Sunday, September 21, 2008

Sharing my daughter with the world

As a bereaved parent, we always want to keep our child’s memory alive and in front of people so they are not forgotten. We constantly think of ways to do this. Here are a few ideas of things I do that you may find interesting.

I took a color (or you can use black and white) picture of my daughter to a Penny’s store jewelry department (other stores may do it also), chose a gold oval pendant (I liked the oval best but there are also round, square and heart-shaped ones), and then the store sends it to a company that embosses the picture directly onto the pendant. It takes approximately six weeks. I don’t know the process, but the results are beautiful. It is something I always wear to keep my daughter close to my heart. People do notice and comment on how nice it looks. Those who don’t know me ask who it is; others ask, “Is it you?” I smile. I guess Marcy did look a little like me. I then have a chance to talk about her to others.

When I hear about a child dying, whether I knew that child or not, I have on occasion sent letters or cards to those grieving parents. I start by saying that I’m sorry for their loss. I tell them my story as a qualifier for writing to them and it gives me one more opportunity to talk about Marcy. I give them suggestions of what organizations they can contact or grief groups they can join to help them through the difficult times. I tell them surviving grief is a lifelong process, one they will have to go through, but eventually, they will move forward with their lives and find joy again. I feel good writing these parents and find it helps me in my journey also.

I have put together a photo/music presentation of my daughter from her birth picture through her last days. I tried to choose ones where her personality clearly showed through. The instrumental music chosen was upbeat and light. I have it on my computer and can go to it whenever I feel her presence and need more of her. I also have a DVD copy of the pictures to show friends who knew her and even those who didn’t know her. I also find that because I do talk about her, it is important for my special friends to see and hear her on tape. Fortunately, a friend of hers, a videographer, put together for me a 15 minutes tape of her life as he knew her in her adult years. She radiates throughout the tape as a fun-loving, beautiful soul. There is never a dry eye in the room of people watching it.

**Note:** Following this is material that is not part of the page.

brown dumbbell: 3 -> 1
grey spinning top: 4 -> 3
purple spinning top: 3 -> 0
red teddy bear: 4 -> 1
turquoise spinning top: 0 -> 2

Along the same lines, I happened to have saved all Marcy’s school photos and took a large frame, dividing it into 16 wallet size spaces and placed a picture from birth to 16 years in it. Not only is it a wonderful conversation piece when I am showing people around my home, but it is also a wonderful representation of how much a child changes in 16 years!

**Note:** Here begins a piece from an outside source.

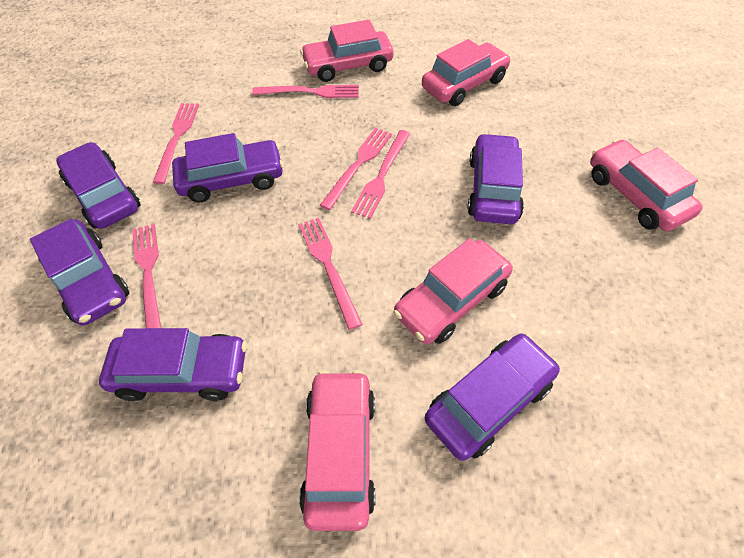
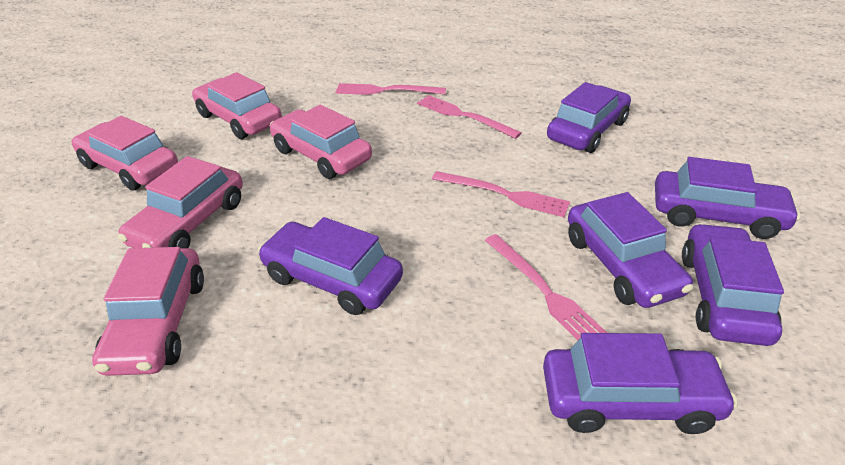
pink fork: 6 -> 4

When I speak at national bereavement conferences, I can tell Marcy stories and feel comfortable knowing I am in a safe environment where parents want to hear other’s stories because only ‘they’ truly understand. I speak at university grief classes held during the year (more about that later in another blog), at local bereavement groups, and at organizations that want to know more about how to relate to bereaved parents.

When I have to give a birthday or anniversary gift to a friend (particularly one who has everything imaginable) or I go to a luncheon and need a gift, I donate money to my favorite charity, the endowment fund I recently set up in Marcy’s memory! In that way, people learn about the fund and about Marcy. I have given them something worthwhile to think about donating to, since it is for students who need monetary help to pursue their careers in communications or theater. This fund will be around long after I am gone, and I hope others will continue to support it.

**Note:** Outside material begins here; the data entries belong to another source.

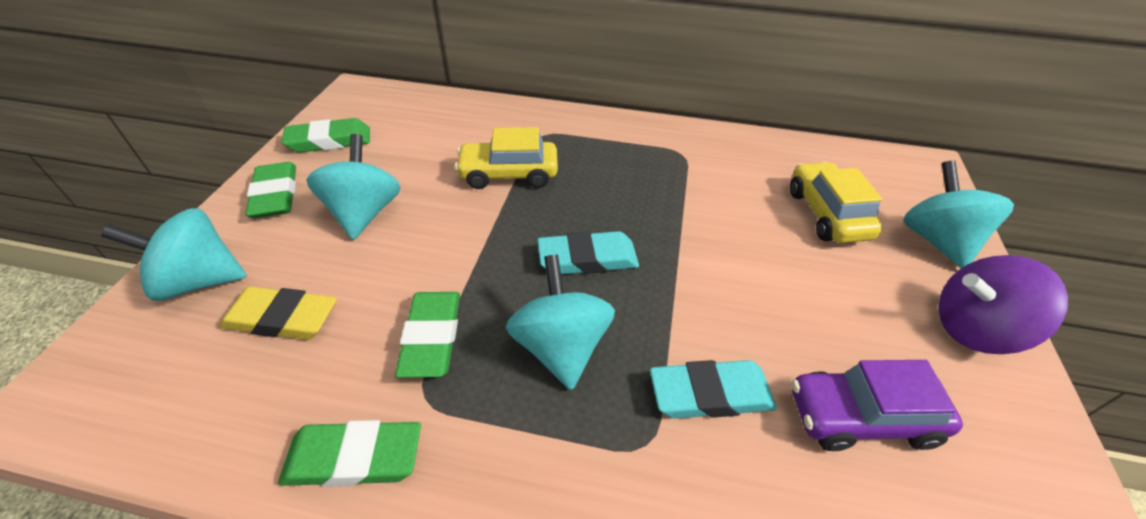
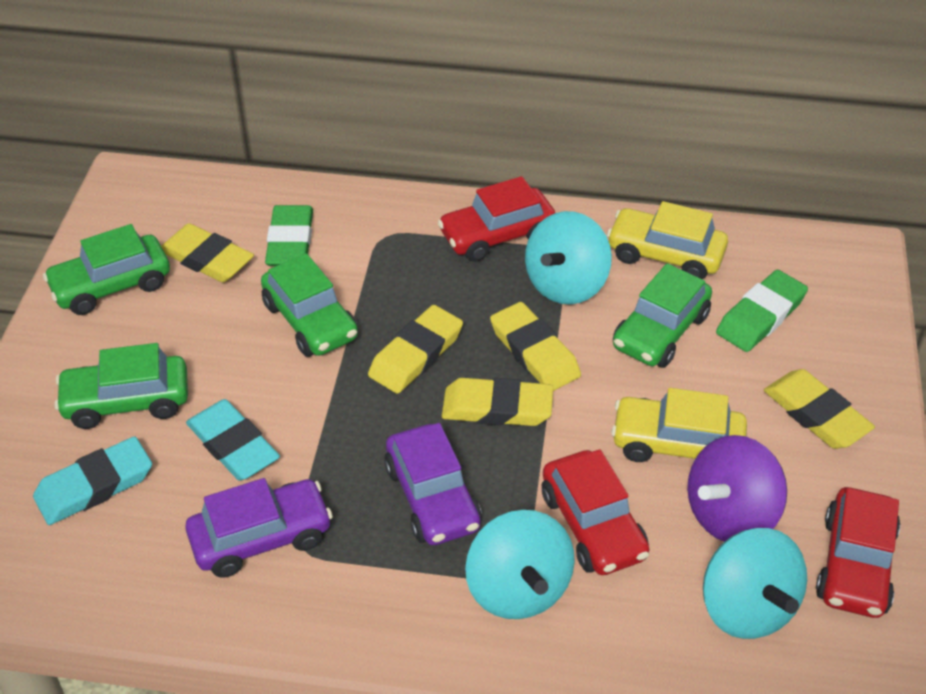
green car: 0 -> 4
green eraser: 4 -> 2
purple car: 1 -> 2
red car: 0 -> 3
turquoise spinning top: 4 -> 3
yellow eraser: 1 -> 5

In each case I come away with a good feeling that on any particular day I am able to share my Marcy with the world.

1 comment:

  1. Its always sad when it is about death. More so when it involves our family members. But we also have to remember that everyone at some point also went through if not the same at least close to what we call grief. Grief comes in different forms just as stress does. It may be a painful memory or experience that can cause us tremendous sadness that we may categorize it as a grief. But we can't grieve about something forever. Life is so short to devote it to thinking over and over again about our losses. Those who still live must continue to live. Life therefore has to move on. But again we have two choices-to move on or not. In order for stress to leave those who are grieving still, which their losses would not have wanted if they were still alive most certainly, knowledge on eliminating stress is really a great help in seeing a brighter side of life in general.
    That death is chance for us to meet our creator in heaven.